If you’ll just indulge me for a moment, I promise I’ll have recs at the end.
Lately, Kait and I have been back and forth a bit on this thing called fun.
Kait tends to be all work. That’s…something of an understatement. But she has ever been the sort who has goals, plans to reach the goals, gets ticked at stuff that gets in the way of the plans and the goals, and thinks a lot about goal-related efficiency. If you got tired thinking through that sentence, welcome to my world. But lately she had a little bit of a
freakout minipiphay that she was turning into a bit of a machine rather than an artist.

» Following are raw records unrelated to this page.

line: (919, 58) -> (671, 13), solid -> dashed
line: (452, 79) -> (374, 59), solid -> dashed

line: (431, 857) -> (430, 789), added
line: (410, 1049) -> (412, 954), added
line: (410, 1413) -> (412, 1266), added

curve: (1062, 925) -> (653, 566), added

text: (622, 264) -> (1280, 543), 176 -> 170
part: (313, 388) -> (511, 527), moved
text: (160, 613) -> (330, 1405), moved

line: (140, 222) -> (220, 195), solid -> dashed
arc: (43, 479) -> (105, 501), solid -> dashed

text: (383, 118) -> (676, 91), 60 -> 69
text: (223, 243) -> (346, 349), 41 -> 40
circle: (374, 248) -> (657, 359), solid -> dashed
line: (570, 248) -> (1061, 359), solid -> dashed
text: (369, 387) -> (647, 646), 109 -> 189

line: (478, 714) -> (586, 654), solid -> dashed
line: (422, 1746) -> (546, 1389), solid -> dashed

So we’ve been on that topic a bit lately. For me, I am so buried under the massive guilt of what I haven’t done, that I can’t get out of the rubble to reach the keyboard. And I’ve been here before. It’s not a pleasant place to be. Lots of stuff going on and reasons for this, but it’s not what the post is about.
What the post is about is that I need fun. And the problem with me is that I engage in things that interest me, but I’m so consumed with guilt about it that it doesn’t do what it should for me, and I can’t really throw myself into the fun or my work or anything because you can’t wholeheartedly approach anything when you’re buried in rubble. You follow?
And I need to find the fun in writing again. I need the drive and excitement back. I need that feeling that I can’t wait to tell you what happens next, that I can’t wait to see how it unfolds myself, when I can’t stand that I have to go buy groceries because it takes me away from my story for a whole hour.
You know where I’ve found that, lately? Fanfiction. Reading this or that at FanFiction.net lately has reminded what it was like to just sit down and write stuff. To just tell a story for the love of the characters and the love of just telling a story. I don’t know if I could ever write it myself. I think I’m so bound up in perfectionism that getting someone else’s character and world detail right would just be another layer of crazy for me.
Which leads me to a related note: Hmm…I really enjoyed that, I didn’t actually care when the wording got a little clumsy, or when the characters got swept away in the moment and their voices got a bit off, or if this or that detail wasn’t precisely the way I remembered it.
Some of that going on lately, times when I realize that my standards for everyone else on the planet are quite fair, while those for me are just hatefully, impossibly unreachable.
So, I don’t know, maybe I could take a baby step here. Give myself something I’m allowed to love obsessively and without guilt and see if owning a little actual joy would help lift some of the rubble rather than add to it.
Well, there was another bit of rabid self-involvement for you. To thank you for sticking with me, I have two recommendations for you to check out:
Fandom in Stitches is pretty awesome. Even if you’re not a quilter, it’s fun to look at. I mean, I get a kick just out of seeing how much people LOVE stuff. You should bum around there until you find the Harry Potter and HP Project of Doom stuff. On this page you’ll even find a Serenity logo.
Which brings me to my second rec: Voices and Visions, a Firefly/Serenity fanfic. Post-Miranda, dealing with the Washlessness, some Simon x Kaylee, some nice Mal x Inara, but this one’s mostly Jayne x River, and oh, is it over 100k words of Rayne emo porn that I could not put down. *swoons*
I think I have to call my Reforming Rogues Anonymous sponsor and get to a meeting.